Data records START
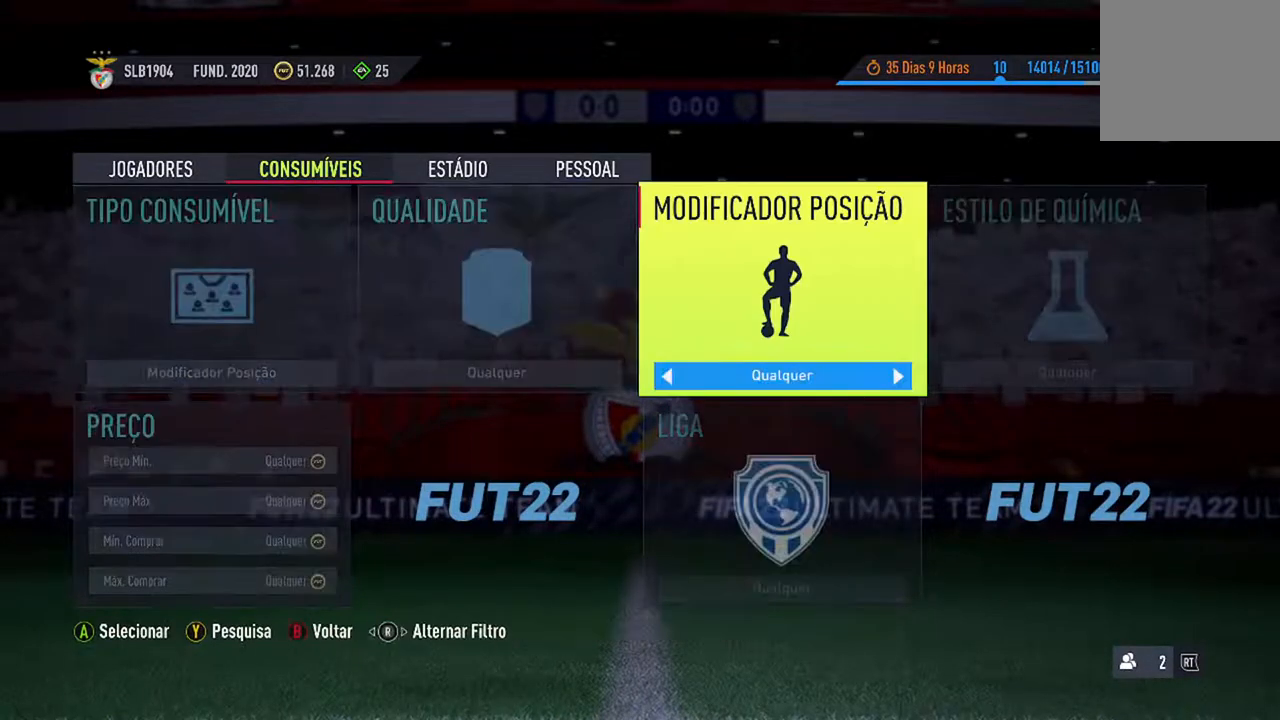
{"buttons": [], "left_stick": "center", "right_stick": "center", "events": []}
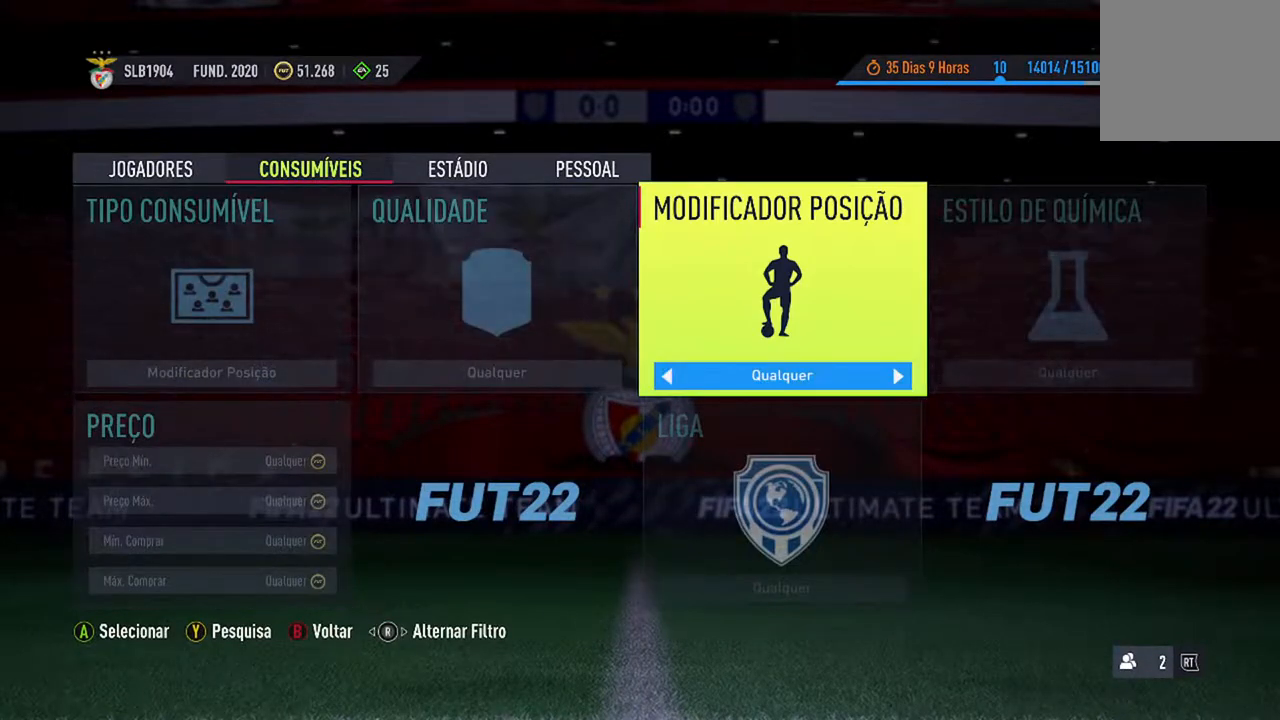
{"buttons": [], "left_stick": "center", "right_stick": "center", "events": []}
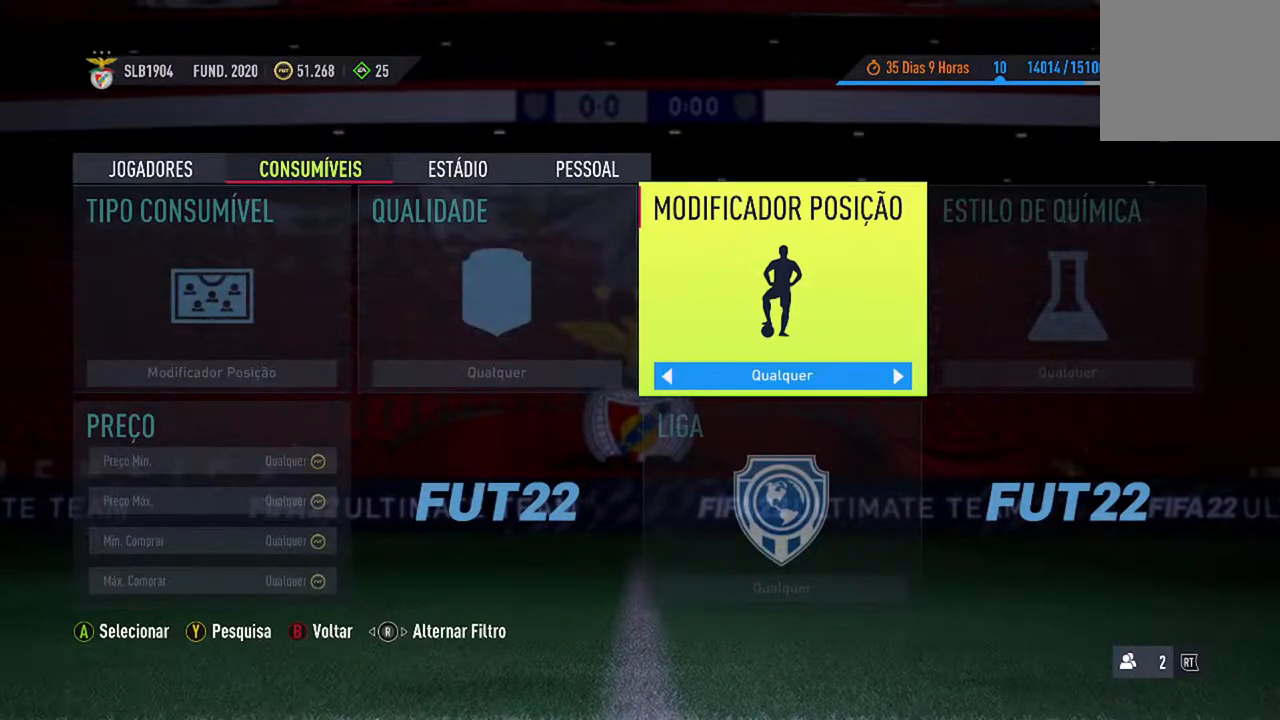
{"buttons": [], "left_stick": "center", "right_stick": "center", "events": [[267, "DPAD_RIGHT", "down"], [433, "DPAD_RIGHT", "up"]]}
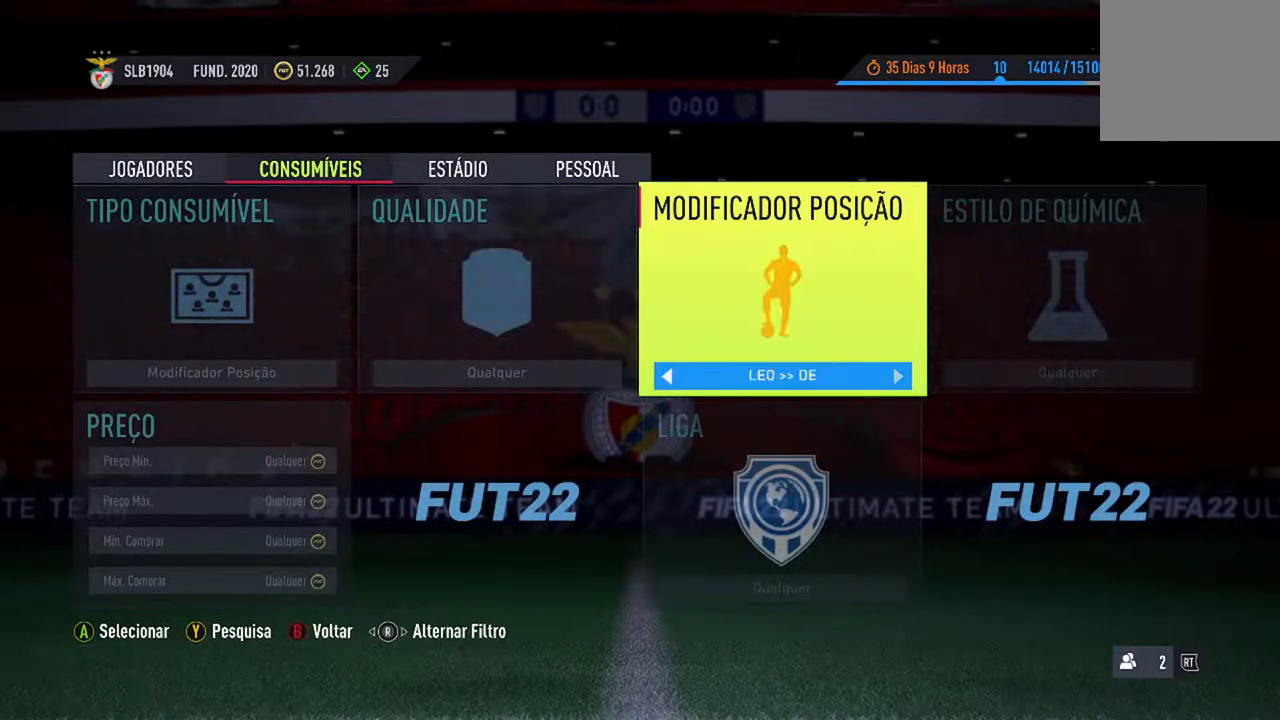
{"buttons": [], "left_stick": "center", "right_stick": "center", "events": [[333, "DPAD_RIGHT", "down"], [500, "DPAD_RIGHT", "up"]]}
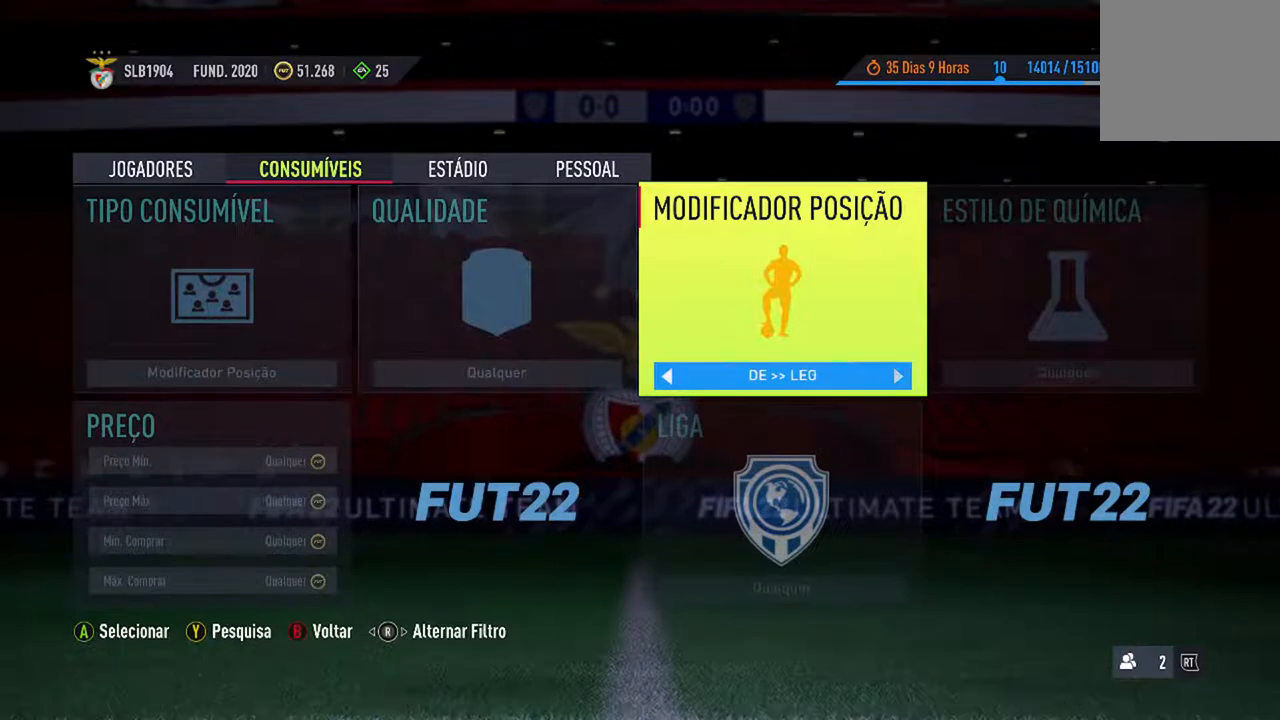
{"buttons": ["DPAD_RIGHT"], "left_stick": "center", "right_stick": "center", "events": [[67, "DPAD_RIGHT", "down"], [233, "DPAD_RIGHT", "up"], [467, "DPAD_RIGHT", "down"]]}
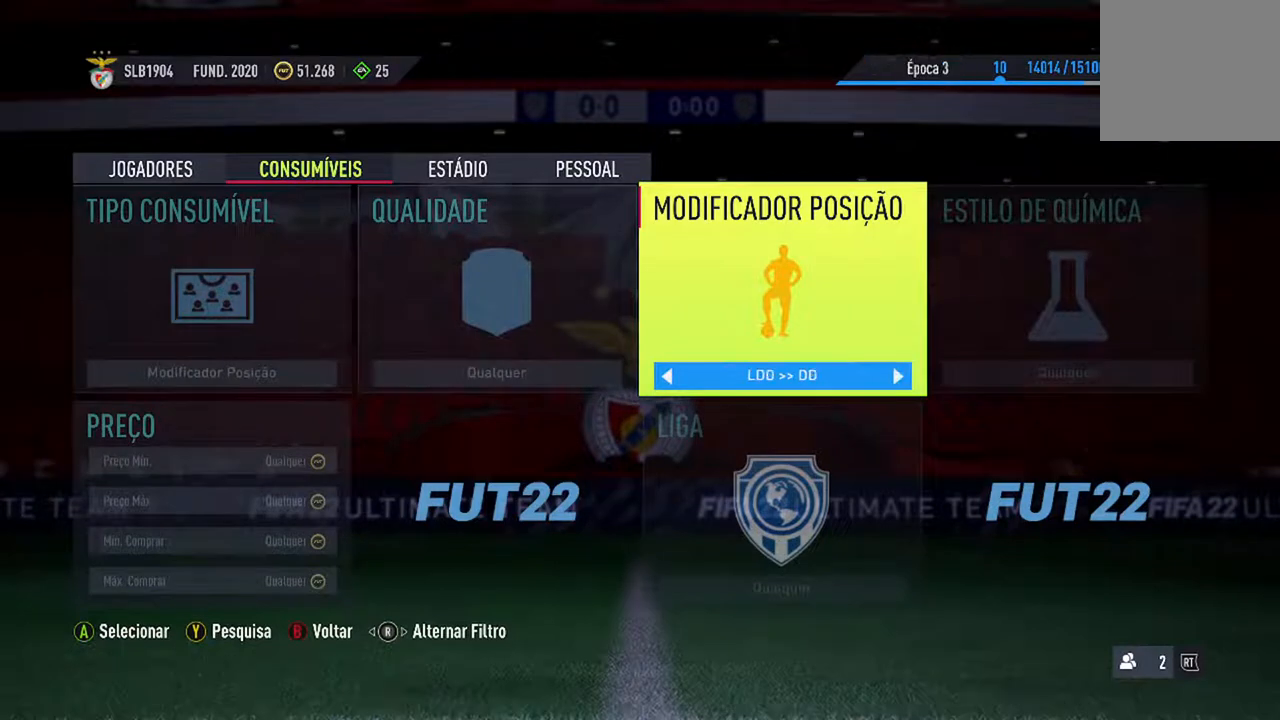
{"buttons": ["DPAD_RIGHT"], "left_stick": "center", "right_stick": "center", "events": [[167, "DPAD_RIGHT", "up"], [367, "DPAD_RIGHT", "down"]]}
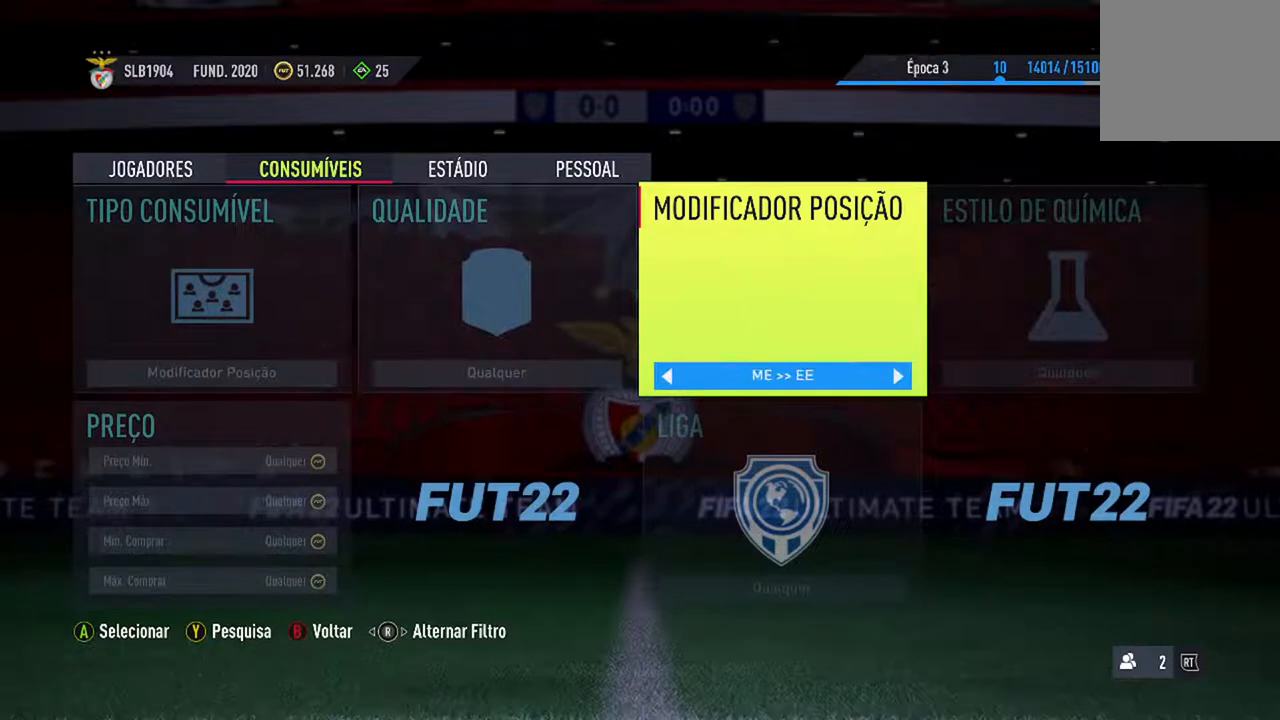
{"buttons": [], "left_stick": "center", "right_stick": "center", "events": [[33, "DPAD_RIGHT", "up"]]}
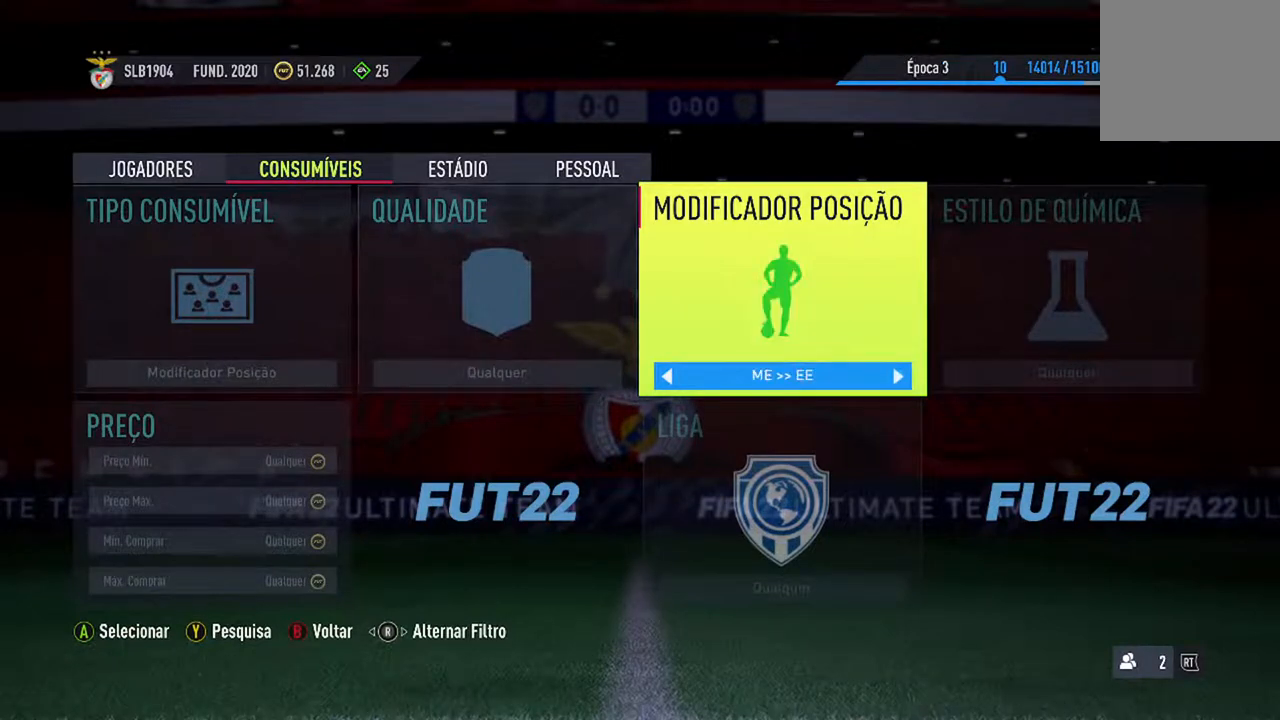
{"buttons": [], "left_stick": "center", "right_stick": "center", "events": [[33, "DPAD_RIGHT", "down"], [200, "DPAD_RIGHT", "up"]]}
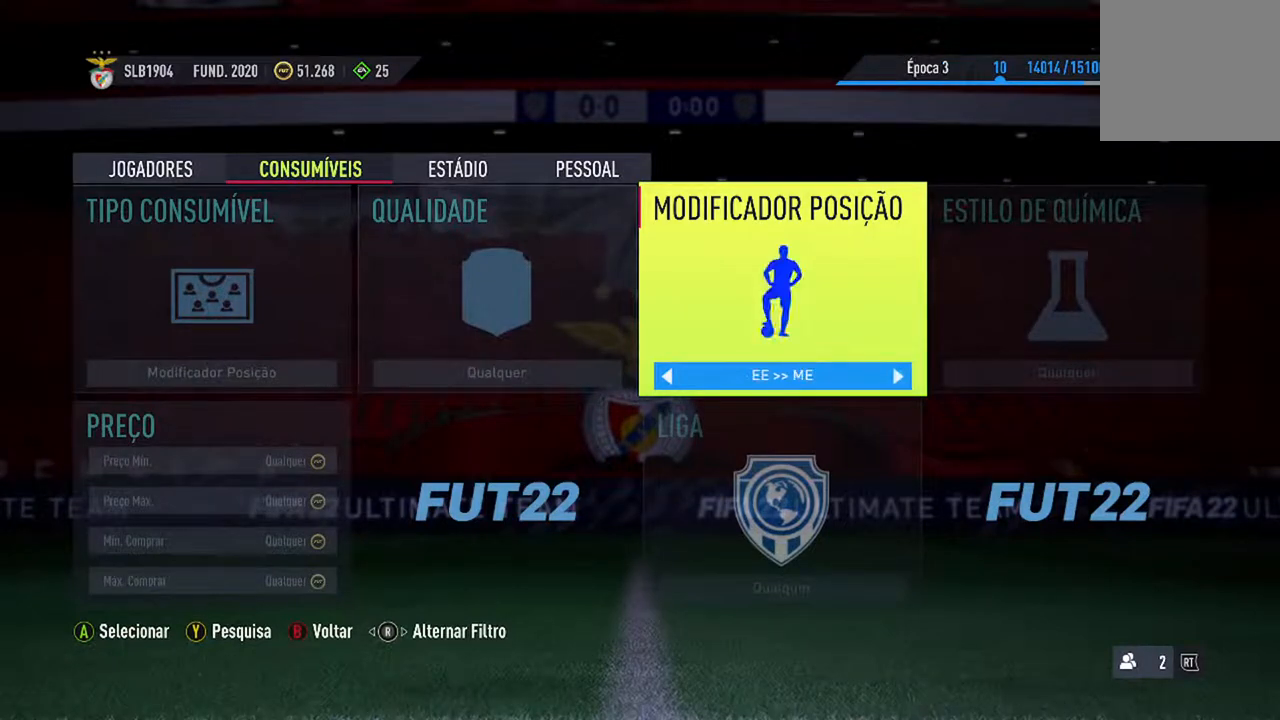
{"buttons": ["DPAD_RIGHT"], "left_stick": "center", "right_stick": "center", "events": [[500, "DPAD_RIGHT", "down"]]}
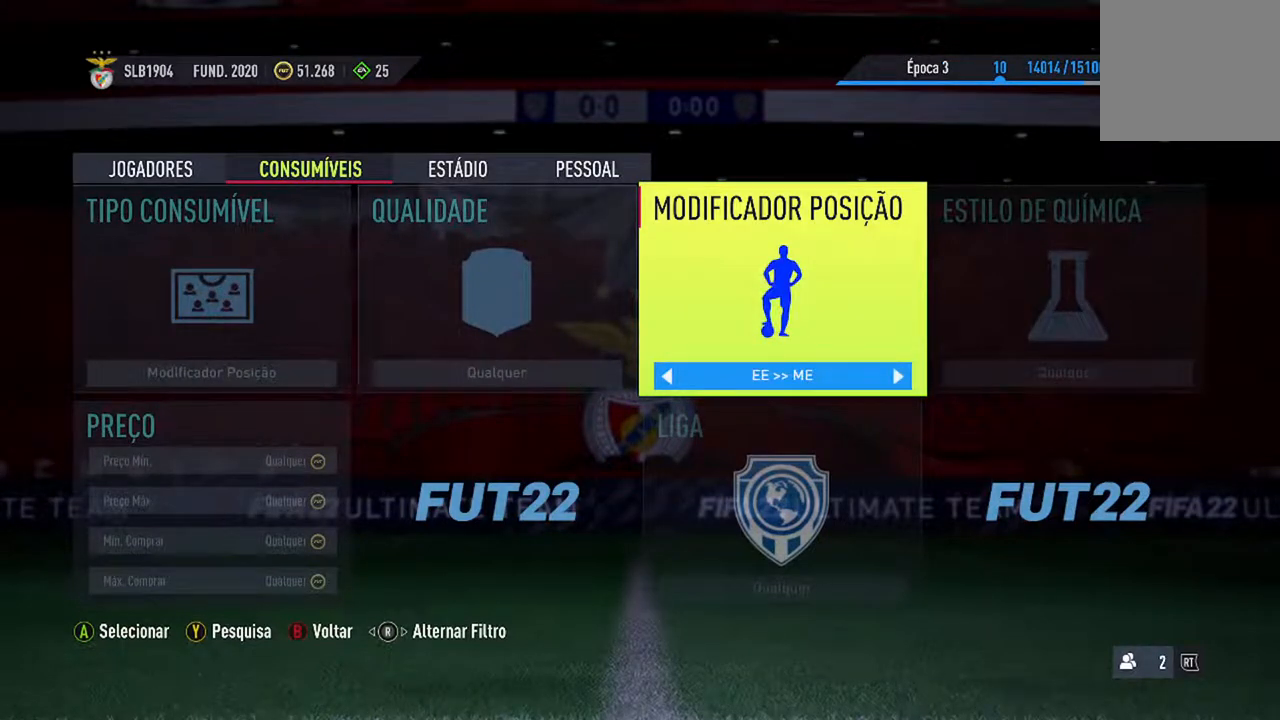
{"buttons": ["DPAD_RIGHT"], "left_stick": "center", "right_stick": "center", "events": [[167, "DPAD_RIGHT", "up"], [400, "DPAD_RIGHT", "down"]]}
Data records END
Assignment: Nothing but the text is wanted: repeat the data above exactly, without its images.

Task result:
{"buttons": [], "left_stick": "center", "right_stick": "center", "events": []}
{"buttons": [], "left_stick": "center", "right_stick": "center", "events": []}
{"buttons": [], "left_stick": "center", "right_stick": "center", "events": [[267, "DPAD_RIGHT", "down"], [433, "DPAD_RIGHT", "up"]]}
{"buttons": [], "left_stick": "center", "right_stick": "center", "events": [[333, "DPAD_RIGHT", "down"], [500, "DPAD_RIGHT", "up"]]}
{"buttons": ["DPAD_RIGHT"], "left_stick": "center", "right_stick": "center", "events": [[67, "DPAD_RIGHT", "down"], [233, "DPAD_RIGHT", "up"], [467, "DPAD_RIGHT", "down"]]}
{"buttons": ["DPAD_RIGHT"], "left_stick": "center", "right_stick": "center", "events": [[167, "DPAD_RIGHT", "up"], [367, "DPAD_RIGHT", "down"]]}
{"buttons": [], "left_stick": "center", "right_stick": "center", "events": [[33, "DPAD_RIGHT", "up"]]}
{"buttons": [], "left_stick": "center", "right_stick": "center", "events": [[33, "DPAD_RIGHT", "down"], [200, "DPAD_RIGHT", "up"]]}
{"buttons": ["DPAD_RIGHT"], "left_stick": "center", "right_stick": "center", "events": [[500, "DPAD_RIGHT", "down"]]}
{"buttons": ["DPAD_RIGHT"], "left_stick": "center", "right_stick": "center", "events": [[167, "DPAD_RIGHT", "up"], [400, "DPAD_RIGHT", "down"]]}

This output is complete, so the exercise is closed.